Shippers on Wednesday failed to convince members of Congress to scrap legislation requiring all containers be scanned overseas before being allowed into U.S. ports.
The “scan all” requirement is set to take effect next month despite the Department of Homeland Security Secretary Janet Napolitano, along with major shippers, repeatedly telling Congress that the goal is impractical. Despite congressional reports documenting technological problems, high costs, port delays and foreign government pushback, Congress appears to be still planning on holding the DHS to the deadline.
Although the scanning requirement wasn't in the port authority bill, opponents had hoped the Committee on Homeland Security would include language blocking the mandate when it approved the port security bill Wednesday.

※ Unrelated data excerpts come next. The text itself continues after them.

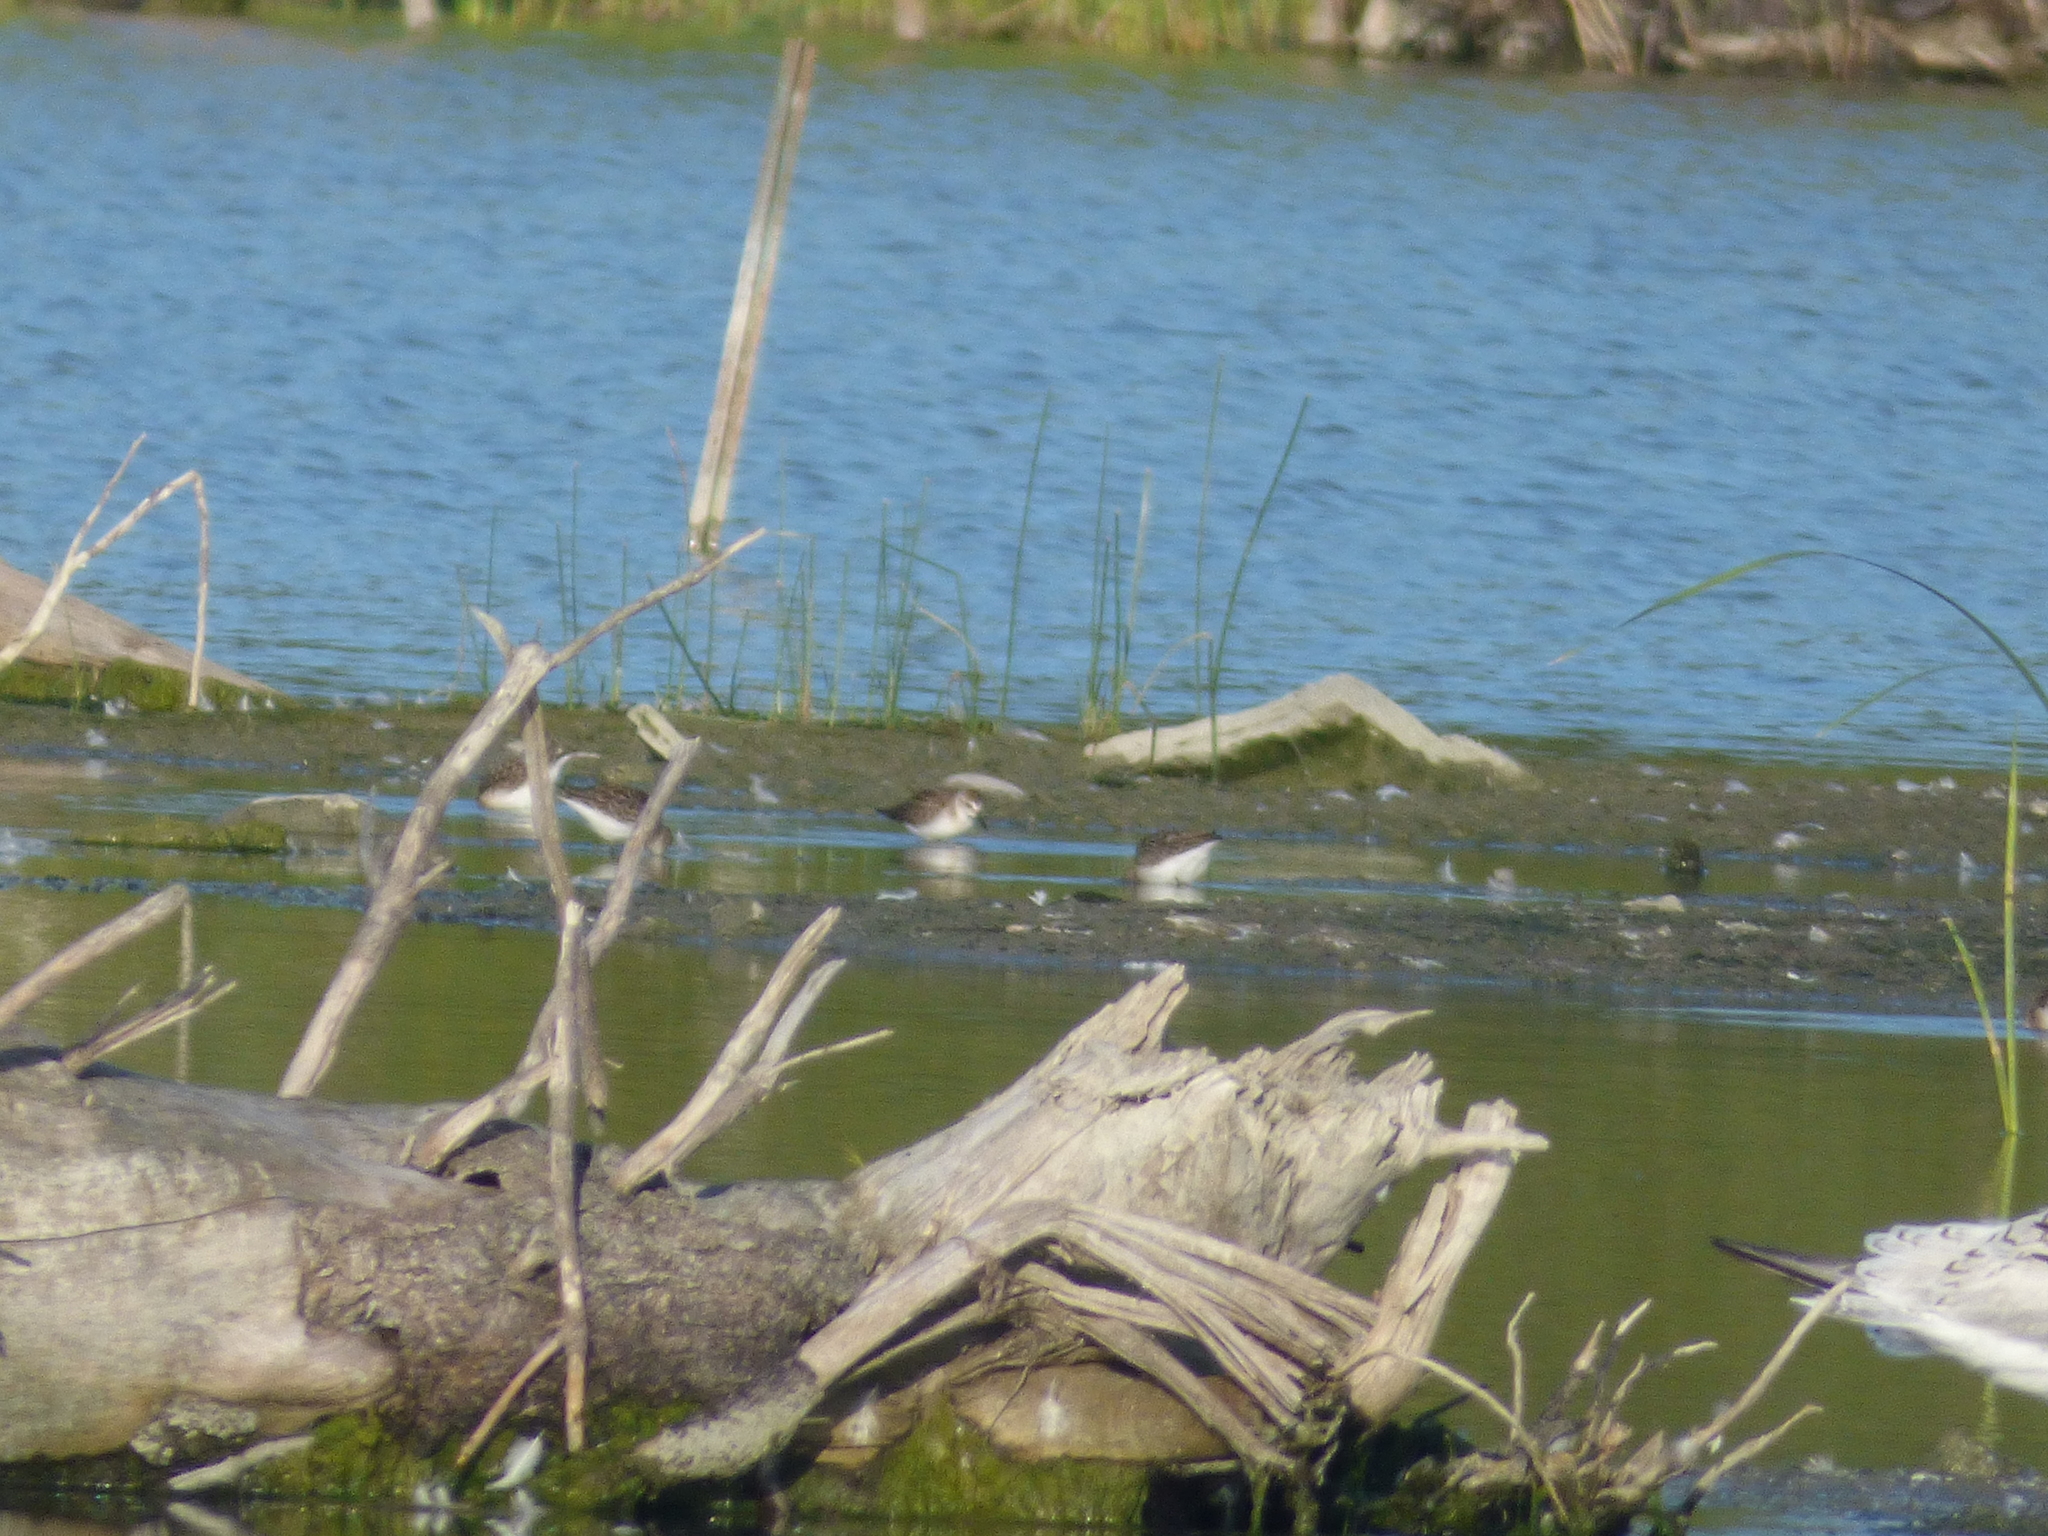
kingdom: Animalia
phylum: Chordata
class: Aves
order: Charadriiformes
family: Scolopacidae
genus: Calidris
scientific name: Calidris pusilla
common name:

Napolitano can extend the deadline for two years and in additional two-year increments if she tells Congress the scanning systems aren't up to snuff yet.
The National Retail Federal argues that the requirement, which was introduced in the 9/11 Act, doesn’t improve port security.
"We believe Congress should take this one step further and permanently waive the requirement for the reasons laid out by DHS," the NRF wrote in a letter to CHS Chairman Peter King, R-N.Y., and committee ranking member Rep. Bennie Thompson, D-Miss.
The Securing Maritime Activities through Risk-Based Targeting for Port Security, or the SMART Port Security Act, is a reauthorization of the SAFE Port Act, which was passed in 2006. The newest version would also work to eliminate duplication of the Transportation Worker Identification Credential (TWIC) program and other port security initiatives.